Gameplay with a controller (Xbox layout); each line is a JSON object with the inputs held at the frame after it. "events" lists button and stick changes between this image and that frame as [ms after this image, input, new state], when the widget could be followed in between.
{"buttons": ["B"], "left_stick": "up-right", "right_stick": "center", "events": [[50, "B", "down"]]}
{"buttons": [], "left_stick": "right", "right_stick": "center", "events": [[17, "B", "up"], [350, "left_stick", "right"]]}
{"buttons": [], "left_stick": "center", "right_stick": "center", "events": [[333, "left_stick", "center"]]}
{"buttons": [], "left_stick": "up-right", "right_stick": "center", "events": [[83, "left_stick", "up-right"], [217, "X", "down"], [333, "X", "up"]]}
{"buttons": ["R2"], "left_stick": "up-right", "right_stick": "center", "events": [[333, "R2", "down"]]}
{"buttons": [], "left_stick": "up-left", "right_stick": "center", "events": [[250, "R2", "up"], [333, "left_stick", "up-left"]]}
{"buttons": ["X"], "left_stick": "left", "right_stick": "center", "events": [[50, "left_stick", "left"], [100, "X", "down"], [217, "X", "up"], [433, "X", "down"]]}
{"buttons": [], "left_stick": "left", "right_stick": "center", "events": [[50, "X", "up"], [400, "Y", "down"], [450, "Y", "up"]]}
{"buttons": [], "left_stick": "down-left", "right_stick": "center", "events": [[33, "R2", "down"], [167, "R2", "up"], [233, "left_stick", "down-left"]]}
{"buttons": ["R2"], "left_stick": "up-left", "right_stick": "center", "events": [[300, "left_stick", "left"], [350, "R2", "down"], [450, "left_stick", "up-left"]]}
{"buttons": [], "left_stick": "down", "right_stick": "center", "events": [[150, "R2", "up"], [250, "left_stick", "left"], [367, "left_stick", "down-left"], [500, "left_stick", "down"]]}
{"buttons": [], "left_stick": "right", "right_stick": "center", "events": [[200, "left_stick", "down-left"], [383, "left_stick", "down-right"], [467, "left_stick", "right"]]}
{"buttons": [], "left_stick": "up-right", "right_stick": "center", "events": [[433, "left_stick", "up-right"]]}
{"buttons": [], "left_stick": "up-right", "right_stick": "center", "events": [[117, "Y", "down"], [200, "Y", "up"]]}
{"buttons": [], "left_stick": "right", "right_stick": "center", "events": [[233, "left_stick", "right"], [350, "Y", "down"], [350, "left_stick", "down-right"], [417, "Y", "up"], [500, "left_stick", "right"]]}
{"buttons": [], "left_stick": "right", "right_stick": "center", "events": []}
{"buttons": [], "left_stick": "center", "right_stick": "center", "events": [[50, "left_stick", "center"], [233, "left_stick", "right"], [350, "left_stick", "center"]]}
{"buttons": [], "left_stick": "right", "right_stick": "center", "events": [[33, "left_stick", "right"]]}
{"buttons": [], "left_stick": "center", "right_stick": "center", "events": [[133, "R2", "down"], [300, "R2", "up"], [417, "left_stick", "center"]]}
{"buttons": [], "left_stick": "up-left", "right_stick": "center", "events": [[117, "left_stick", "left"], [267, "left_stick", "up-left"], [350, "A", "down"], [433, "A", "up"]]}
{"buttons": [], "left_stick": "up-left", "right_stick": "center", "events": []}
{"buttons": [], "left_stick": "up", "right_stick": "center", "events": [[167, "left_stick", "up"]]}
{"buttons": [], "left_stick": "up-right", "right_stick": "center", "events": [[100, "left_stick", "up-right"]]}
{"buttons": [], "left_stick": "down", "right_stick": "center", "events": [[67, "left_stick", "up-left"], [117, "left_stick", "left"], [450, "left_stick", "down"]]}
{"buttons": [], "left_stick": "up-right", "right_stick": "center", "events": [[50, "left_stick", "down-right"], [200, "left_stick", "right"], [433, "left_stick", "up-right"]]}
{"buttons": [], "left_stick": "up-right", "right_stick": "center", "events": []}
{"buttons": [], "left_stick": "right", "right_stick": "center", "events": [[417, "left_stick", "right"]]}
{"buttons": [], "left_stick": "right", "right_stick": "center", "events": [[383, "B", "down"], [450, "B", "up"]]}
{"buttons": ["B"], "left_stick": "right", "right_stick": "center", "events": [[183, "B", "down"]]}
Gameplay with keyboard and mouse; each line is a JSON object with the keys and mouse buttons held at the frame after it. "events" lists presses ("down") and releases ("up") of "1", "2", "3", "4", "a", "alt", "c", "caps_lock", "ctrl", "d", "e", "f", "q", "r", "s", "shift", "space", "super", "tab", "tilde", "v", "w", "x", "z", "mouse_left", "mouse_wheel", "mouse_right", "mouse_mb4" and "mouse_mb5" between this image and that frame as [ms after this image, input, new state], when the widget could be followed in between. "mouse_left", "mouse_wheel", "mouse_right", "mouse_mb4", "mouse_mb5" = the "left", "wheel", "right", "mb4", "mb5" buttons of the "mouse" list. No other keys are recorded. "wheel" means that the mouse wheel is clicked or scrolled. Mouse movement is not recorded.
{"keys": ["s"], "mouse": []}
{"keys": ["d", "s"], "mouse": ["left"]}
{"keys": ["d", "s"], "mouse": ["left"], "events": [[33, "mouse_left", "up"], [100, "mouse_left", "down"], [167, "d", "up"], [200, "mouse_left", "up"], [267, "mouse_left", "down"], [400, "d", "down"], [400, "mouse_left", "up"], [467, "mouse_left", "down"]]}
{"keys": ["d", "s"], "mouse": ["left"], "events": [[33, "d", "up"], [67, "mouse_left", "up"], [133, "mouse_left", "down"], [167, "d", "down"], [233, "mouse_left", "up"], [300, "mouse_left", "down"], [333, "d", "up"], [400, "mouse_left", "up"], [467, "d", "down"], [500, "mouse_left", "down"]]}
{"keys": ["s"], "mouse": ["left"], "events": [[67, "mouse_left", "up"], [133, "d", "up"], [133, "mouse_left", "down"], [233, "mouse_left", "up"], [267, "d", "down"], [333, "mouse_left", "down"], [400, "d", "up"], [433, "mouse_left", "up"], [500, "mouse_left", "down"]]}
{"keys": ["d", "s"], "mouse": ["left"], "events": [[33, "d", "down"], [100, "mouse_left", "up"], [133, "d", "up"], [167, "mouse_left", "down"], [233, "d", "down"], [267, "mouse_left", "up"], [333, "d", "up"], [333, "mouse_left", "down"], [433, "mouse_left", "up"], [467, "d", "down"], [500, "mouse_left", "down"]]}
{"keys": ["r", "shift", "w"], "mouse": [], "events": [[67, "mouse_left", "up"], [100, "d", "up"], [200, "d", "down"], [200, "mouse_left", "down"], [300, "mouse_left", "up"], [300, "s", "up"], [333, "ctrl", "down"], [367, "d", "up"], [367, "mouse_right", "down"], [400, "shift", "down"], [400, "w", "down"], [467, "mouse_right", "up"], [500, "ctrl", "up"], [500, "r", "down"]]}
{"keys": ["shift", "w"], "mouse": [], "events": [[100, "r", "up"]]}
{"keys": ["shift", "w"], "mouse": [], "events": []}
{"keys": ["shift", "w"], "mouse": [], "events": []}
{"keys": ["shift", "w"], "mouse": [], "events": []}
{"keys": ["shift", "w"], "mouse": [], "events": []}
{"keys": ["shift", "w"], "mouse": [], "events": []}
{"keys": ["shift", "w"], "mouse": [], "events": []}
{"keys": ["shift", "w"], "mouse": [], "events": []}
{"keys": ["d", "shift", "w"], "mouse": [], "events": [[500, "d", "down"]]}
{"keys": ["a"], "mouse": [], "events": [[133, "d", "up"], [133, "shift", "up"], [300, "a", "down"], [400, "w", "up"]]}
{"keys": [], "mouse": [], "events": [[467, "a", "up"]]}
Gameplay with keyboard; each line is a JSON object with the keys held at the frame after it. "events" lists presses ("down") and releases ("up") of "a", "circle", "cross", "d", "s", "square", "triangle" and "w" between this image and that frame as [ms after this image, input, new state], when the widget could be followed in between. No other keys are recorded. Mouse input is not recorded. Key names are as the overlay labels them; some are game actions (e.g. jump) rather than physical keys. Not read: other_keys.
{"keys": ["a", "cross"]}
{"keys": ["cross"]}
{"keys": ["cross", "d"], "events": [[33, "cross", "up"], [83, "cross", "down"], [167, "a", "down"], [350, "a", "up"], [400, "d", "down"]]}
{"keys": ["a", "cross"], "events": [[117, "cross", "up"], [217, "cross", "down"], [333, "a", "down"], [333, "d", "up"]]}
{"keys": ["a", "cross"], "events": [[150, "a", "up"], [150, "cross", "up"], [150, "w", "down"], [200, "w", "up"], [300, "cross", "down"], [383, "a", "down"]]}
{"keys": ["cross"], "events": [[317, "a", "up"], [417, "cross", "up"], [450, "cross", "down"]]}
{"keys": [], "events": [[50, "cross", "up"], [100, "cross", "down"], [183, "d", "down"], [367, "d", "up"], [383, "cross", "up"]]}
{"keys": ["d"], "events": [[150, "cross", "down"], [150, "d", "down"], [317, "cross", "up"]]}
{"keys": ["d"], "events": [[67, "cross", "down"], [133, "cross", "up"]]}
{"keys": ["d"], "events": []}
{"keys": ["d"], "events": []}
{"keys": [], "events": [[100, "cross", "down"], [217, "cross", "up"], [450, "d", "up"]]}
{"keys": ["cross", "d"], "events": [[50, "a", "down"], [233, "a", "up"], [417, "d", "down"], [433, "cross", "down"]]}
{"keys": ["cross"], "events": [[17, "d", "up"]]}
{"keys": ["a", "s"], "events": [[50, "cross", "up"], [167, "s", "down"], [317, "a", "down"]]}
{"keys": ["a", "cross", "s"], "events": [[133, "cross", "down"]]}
---
**Instructions to follow**
Taking the records above line by line, count those that hold the word "could"; the number is the entire answer.

**Exercise result**
3